FOLLOW MY DREAM
Today our first granddaughter graduated from High School and yesterday from a Community College. Today’s celebration was a hopeful and splendid expression of a promising future for the graduates. Most of them had an idea of what they would like to become. Several weeks ago, I asked one of our grandsons what he would like to become. Without hesitation, he replied, “I will follow my dream.” “Just what shall that dream be like,” I probed? He was not quite certain. It had to do with a job he would love. Yes, how many people do we know that love their jobs? Most people that I had associations with regarded their jobs as a means to an end. Most of them lived in hope of something more accommodating.
I too had a dream in my childhood days in Eastern Poland that now is part of the Ukraine. We were people of the land and I wished for six Arabian Stallions and a beautiful carriage. If war had not come and disowned us, I would have had a chance to realize my dream. However, it was not a practical dream.
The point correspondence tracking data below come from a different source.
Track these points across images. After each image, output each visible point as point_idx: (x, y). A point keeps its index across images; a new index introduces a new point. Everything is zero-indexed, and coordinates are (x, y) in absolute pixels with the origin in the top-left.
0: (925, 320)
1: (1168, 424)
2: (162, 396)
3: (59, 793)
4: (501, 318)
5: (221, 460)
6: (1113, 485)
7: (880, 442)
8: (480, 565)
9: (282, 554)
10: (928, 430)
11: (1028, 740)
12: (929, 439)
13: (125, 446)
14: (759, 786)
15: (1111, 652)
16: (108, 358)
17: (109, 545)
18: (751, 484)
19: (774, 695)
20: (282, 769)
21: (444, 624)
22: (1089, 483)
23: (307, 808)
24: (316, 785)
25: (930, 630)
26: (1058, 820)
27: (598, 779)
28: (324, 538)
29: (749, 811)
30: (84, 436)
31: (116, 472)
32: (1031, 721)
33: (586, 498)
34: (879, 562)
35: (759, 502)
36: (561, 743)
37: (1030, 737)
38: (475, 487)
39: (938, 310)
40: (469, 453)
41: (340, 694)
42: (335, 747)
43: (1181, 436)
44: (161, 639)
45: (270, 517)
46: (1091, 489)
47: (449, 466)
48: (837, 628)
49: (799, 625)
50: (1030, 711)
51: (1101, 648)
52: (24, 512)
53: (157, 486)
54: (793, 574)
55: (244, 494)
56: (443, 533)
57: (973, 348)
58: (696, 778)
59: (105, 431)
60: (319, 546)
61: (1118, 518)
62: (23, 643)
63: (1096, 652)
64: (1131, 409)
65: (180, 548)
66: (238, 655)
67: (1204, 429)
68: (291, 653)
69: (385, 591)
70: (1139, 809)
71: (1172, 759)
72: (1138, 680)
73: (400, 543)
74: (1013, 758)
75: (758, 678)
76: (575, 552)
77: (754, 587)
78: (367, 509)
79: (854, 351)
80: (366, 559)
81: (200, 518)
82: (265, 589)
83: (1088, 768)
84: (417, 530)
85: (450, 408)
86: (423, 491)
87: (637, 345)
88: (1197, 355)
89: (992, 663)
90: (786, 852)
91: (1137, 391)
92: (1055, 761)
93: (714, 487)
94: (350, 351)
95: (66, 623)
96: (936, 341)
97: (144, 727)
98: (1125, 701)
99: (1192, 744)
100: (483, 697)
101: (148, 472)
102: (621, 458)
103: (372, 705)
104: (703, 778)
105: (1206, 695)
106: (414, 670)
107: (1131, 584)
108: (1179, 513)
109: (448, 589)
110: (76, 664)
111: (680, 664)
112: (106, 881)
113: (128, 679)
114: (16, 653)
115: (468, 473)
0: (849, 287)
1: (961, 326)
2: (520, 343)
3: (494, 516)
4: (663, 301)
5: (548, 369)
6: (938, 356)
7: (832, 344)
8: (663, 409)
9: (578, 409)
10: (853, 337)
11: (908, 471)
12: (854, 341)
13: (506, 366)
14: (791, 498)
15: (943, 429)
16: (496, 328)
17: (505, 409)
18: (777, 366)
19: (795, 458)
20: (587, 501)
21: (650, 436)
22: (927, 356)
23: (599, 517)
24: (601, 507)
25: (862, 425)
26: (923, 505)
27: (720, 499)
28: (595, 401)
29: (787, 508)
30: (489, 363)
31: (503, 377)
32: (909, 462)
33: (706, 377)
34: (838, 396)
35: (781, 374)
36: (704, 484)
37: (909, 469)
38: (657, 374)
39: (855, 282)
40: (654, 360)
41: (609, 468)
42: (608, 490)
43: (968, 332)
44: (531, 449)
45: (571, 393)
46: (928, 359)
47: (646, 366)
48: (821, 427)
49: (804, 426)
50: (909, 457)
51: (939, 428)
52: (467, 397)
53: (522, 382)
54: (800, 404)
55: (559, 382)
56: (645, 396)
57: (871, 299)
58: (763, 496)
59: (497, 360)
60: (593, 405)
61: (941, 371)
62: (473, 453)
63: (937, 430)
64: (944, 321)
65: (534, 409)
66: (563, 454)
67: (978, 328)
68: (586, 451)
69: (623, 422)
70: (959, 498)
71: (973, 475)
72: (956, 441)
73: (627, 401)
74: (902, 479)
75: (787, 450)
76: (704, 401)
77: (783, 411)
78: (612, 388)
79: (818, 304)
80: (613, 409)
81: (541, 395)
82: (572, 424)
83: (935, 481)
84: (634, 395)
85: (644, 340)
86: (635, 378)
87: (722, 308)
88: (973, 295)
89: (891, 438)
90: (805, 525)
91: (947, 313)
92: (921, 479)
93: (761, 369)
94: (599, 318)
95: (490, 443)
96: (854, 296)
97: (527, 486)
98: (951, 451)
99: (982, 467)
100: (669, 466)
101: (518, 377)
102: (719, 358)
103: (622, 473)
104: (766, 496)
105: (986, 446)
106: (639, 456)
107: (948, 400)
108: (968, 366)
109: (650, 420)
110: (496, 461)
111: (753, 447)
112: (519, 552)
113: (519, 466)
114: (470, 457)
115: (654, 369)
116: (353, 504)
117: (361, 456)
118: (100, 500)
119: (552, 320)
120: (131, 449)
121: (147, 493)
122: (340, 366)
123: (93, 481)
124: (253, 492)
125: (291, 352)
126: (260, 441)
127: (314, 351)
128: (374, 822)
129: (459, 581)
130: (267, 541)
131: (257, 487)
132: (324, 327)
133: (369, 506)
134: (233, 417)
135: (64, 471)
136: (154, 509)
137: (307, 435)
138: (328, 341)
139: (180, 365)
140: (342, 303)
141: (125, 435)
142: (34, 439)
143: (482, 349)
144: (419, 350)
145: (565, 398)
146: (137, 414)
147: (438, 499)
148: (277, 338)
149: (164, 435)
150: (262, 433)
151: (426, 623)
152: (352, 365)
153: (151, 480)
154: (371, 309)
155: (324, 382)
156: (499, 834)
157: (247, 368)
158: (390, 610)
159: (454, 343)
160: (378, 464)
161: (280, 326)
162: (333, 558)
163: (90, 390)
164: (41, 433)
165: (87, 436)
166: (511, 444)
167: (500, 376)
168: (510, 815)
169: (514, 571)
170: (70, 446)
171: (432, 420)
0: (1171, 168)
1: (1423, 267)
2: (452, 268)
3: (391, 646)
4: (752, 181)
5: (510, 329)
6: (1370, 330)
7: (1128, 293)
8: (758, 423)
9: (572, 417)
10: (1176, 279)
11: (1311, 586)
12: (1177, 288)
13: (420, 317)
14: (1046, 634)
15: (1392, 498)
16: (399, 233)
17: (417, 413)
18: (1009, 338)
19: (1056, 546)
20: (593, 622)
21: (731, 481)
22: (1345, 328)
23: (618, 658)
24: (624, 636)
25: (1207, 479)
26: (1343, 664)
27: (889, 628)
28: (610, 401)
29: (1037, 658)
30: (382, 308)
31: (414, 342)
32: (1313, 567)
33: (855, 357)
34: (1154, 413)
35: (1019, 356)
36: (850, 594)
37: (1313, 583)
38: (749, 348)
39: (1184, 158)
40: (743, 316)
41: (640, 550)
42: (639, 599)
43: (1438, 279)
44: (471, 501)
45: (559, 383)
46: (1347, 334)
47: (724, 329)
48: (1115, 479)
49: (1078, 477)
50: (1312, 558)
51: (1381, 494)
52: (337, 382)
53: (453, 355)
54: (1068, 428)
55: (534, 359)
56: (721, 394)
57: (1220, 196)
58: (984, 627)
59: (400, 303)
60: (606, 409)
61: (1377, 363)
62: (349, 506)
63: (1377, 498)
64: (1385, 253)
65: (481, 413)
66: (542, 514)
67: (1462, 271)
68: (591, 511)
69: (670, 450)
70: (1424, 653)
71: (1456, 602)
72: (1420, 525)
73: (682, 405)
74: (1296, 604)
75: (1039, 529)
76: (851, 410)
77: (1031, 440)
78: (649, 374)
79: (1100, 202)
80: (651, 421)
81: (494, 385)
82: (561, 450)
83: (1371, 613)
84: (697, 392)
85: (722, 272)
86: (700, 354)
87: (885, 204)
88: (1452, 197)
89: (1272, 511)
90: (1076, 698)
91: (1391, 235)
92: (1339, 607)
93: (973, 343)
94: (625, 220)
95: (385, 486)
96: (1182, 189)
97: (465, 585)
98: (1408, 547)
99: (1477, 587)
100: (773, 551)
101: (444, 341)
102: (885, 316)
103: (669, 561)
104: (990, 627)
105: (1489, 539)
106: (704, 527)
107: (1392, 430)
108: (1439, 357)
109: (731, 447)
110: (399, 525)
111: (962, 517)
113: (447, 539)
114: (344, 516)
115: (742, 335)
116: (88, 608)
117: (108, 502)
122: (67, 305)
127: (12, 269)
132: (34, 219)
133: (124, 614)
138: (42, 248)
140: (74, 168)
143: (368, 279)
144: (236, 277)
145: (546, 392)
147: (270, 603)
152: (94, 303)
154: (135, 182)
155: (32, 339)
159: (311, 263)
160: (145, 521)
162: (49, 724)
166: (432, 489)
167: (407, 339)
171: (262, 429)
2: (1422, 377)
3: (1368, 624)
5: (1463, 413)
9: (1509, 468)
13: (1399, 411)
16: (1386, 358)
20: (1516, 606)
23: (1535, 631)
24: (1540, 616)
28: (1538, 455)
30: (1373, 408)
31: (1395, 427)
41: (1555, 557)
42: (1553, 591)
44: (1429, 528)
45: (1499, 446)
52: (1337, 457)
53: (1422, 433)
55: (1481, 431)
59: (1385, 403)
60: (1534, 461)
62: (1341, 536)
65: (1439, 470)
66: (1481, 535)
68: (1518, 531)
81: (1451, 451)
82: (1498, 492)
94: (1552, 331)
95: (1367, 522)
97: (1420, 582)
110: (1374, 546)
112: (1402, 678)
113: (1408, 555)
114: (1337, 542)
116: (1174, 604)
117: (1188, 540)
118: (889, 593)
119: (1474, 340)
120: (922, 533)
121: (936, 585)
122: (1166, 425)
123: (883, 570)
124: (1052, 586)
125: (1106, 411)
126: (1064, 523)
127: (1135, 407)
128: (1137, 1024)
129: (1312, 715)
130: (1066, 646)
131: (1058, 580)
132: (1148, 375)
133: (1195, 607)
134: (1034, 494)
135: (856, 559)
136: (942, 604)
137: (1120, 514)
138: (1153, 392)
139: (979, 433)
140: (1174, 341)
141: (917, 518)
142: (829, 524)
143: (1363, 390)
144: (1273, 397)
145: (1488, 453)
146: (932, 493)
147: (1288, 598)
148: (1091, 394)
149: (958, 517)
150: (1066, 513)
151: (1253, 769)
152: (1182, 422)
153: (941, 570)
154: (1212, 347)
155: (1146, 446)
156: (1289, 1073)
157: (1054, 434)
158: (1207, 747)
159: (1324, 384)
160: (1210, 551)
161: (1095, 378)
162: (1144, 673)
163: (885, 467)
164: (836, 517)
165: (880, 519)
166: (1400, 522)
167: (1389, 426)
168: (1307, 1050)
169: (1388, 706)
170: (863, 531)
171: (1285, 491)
These horses were not bread for agriculture. Circumstances ended my dream and I learned the hard way to do any job just to survive. That too required that I acquaint myself with more than one skill. I had to learn to handle a plow and a hammer. Both came in handy when I immigrated to Canada, where farmhands and carpenters were needed. Again, circumstances were unkind and this time it took me nine years to outfit for a job I had chosen. It began as a dream but ended as a basic necessity. This job was not to give me satisfaction but to render service to others. I had never intended to become a pastor. It was not a fulfilling dream, but I would not trade it for any other job.
Yes, there are people born with a silver spoon in their mouth and can hunt dreams. There are also those to whom dreams are handed. Our society news does not give us the impression that such people lead satisfactory and fulfilling lives. For them, their dreams are not big enough. Jesus had such a person in mind. He called him “You fool.” This man’s dream was to build huge storages with supplies for a lifetime, only eternity called him prematurely (Luke 12:13-21). For the rest of us, we can and ought to dream. They do keep us going. But, while we do the dreaming, we need bread-producing jobs. In our age, we shall need more than one job. Lasting employers have become an endangered enterprise.
There is one more thing. Good intended people have assured me that God would provide all that I needed to reach my dream. Well, it did not hurt me to sweat and worry more than a little. There were times when I was thankful that I had made it through the day. At the end, we may not find what we were hoping for. In my dreaming, God and I did not see eye to eye; neither did the world in which I live. I could not let my dream get in my way. When I was a lad, my mother reminded me from time to time that dreams were merely bubbles, but bread could keep us going. There is a reason why we ought to pray, “Give us this day our daily bread” (Matthew 6:11). It could also mean, “Give us a job that puts bread on the table.”